Alan Ohnsman From Automotive News| July 12 , 2013 15:21 BJT

Tesla Motors Inc. is building Model S electric sedans faster than its initial 400-a-week goal as demand and the company's production skills increase, CEO Elon Musk said.

"We're above 400 a week at the current manpower, and not trivially above it," Musk said Wednesday in an interview at the company's Fremont, Calif., plant, declining to elaborate ahead of Tesla's release of second-quarter results.

In late 2014, the pace is "going to 800 a week. I'm very confident we'll get there," said Musk, who is also Tesla's biggest investor. The electric-car maker's struggle to reach the output target last year led it to miss a 5,000-car delivery goal for 2012 and its fourth-quarter loss widened after the company had to add temporary workers and resolve supplier snags.

Musk has forecast Model S sales will reach 21,000 this year, with deliveries to Europe and Asia having begun in the second half. Shares of Tesla have tripled this year as the popularity of its $69,900 Model S sedan helped bring a first-quarter profit this year, the company's first.

Tesla hasn't yet said when it will release second-quarter results. The carmaker named for inventor Nikola Tesla may report a second-quarter loss of 17 cents a share, excluding some items, the average of 12 analysts' estimates compiled by Bloomberg.
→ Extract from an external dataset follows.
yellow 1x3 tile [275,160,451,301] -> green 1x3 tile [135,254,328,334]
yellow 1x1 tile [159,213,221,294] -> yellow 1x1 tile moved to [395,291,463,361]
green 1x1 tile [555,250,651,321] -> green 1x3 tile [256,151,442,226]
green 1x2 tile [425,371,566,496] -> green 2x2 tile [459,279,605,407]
Tesla's factory has 3,000 employees, including about 2,000 assembly workers, with two daily production shifts, Musk said.

Expanding lineup

Tesla's 5 million-square-foot factory, California's sole auto plant, has had multiple lives. It opened in the early 1960s as a facility for the predecessor of General Motors Co., closing in 1982. Next it operated as a joint-venture plant for GM and Toyota Motor Corp. from 1984 until 2009.

Tesla bought the idled factory in 2010, and started building cars there last year. As a wider range of battery-powered vehicles are added to Tesla's lineup, the Fremont plant will one day return to its pre-Tesla production level of 500,000 vehicles a year, Musk said, without elaborating. That was the factory's capacity in its GM-Toyota period.
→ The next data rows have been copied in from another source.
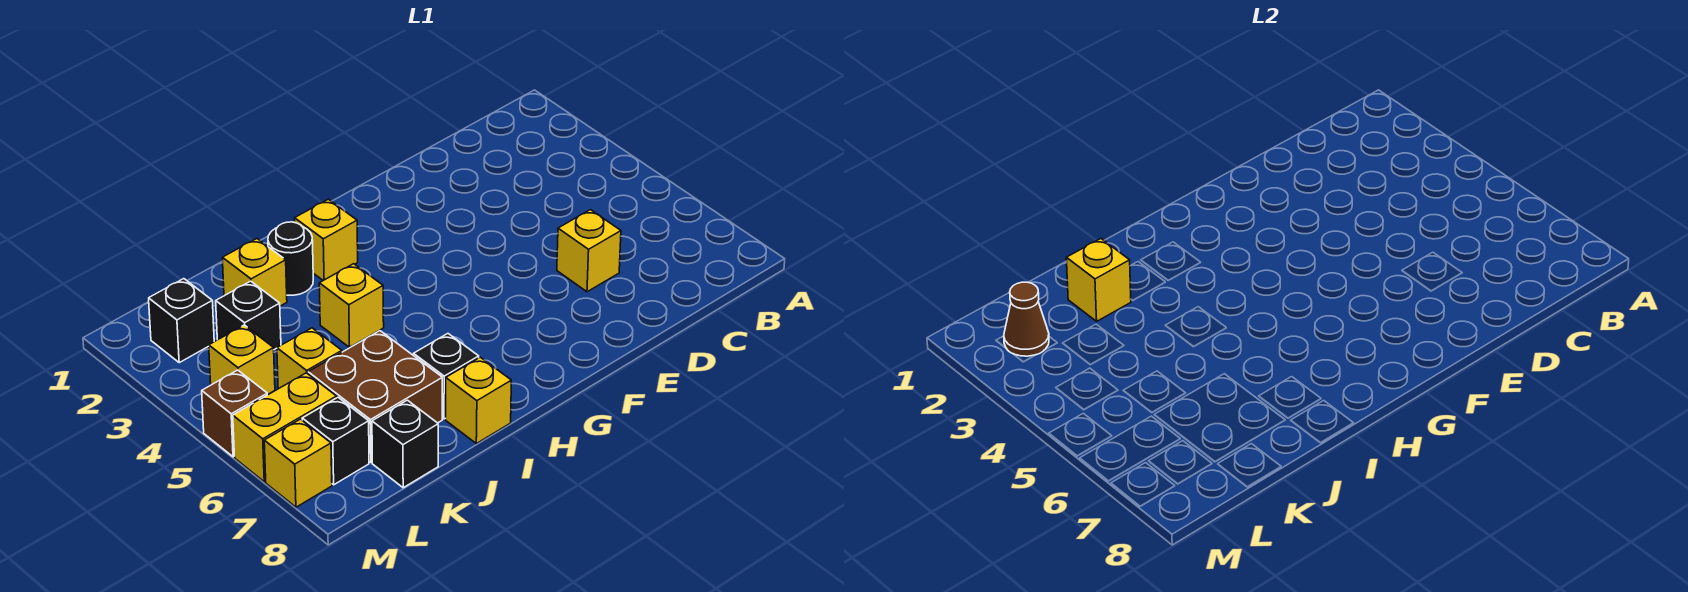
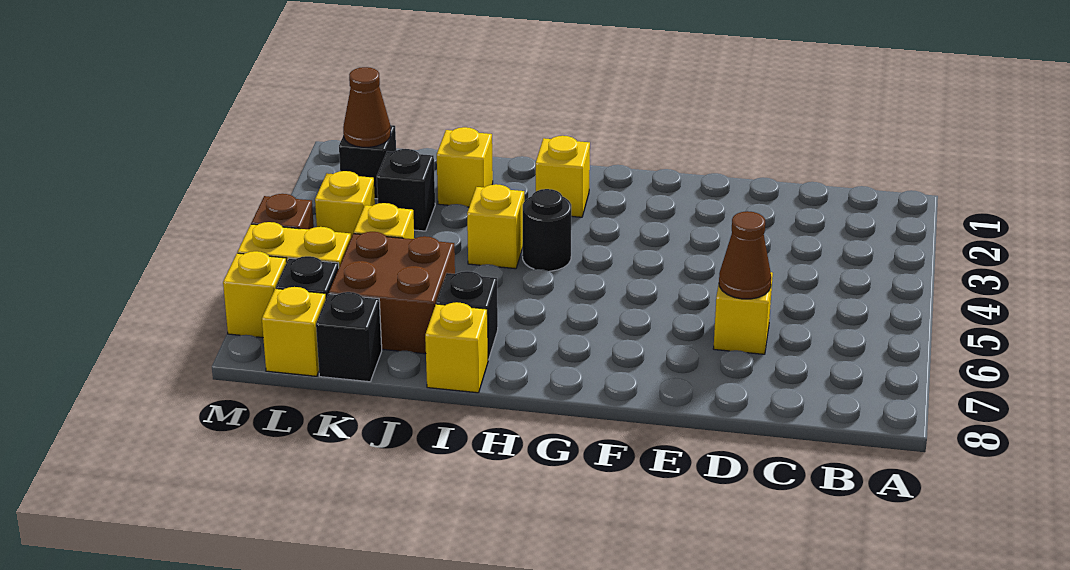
none -> brown 1x1 cone [719,211,771,299]
black 1x1 round brick [268,222,313,295] -> black 1x1 round brick moved to [523,189,571,271]
yellow 1x1 brick [1066,239,1131,321] -> yellow 1x1 brick moved to [262,287,326,376]

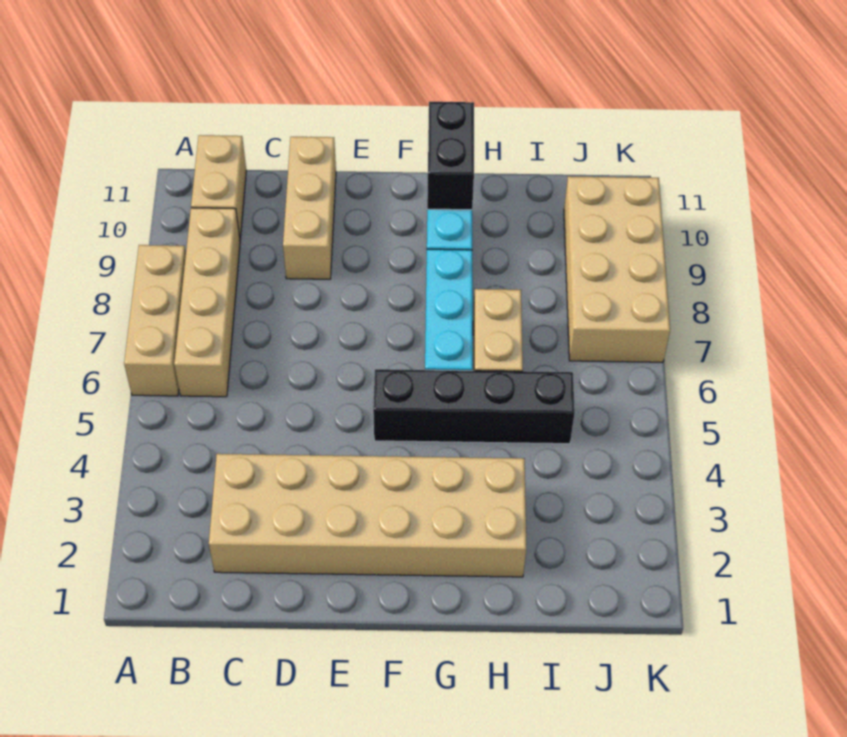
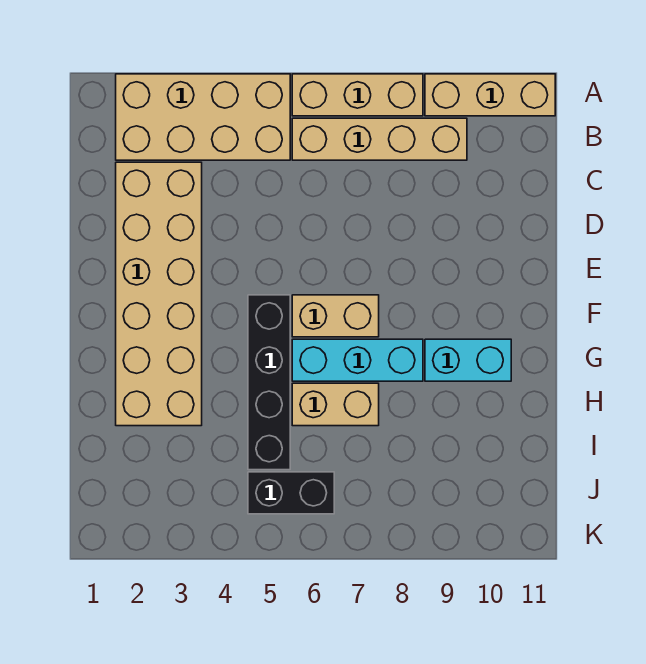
tan 1x2 brick [191,135,246,239] -> tan 1x2 brick moved to [292,295,379,337]
tan 1x3 brick [283,137,336,279] -> tan 1x3 brick moved to [425,74,555,116]
black 1x2 brick [427,102,474,210] -> black 1x2 brick moved to [248,472,334,514]
tan 2x4 brick [564,176,670,362] -> tan 2x4 brick moved to [116,74,290,160]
"We are going to have every kind of car you could possibly imagine," he said. "If it moves, we'll make it."

Those additions include the Model X SUV, due in late 2014, and a sedan to be introduced later that's smaller and cheaper than the Model S as well as a compact SUV.

Under Musk, 42, Tesla repaid a $465 million U.S. Energy Department loan nine years ahead of schedule. Tesla also said in May its first-quarter profit was aided by $67.9 million in California zero-emission vehicle credits to companies it didn't name.

Musk said in a May conference call the company was projecting such credit sales would drop in the second quarter and may disappear in 2013's second half.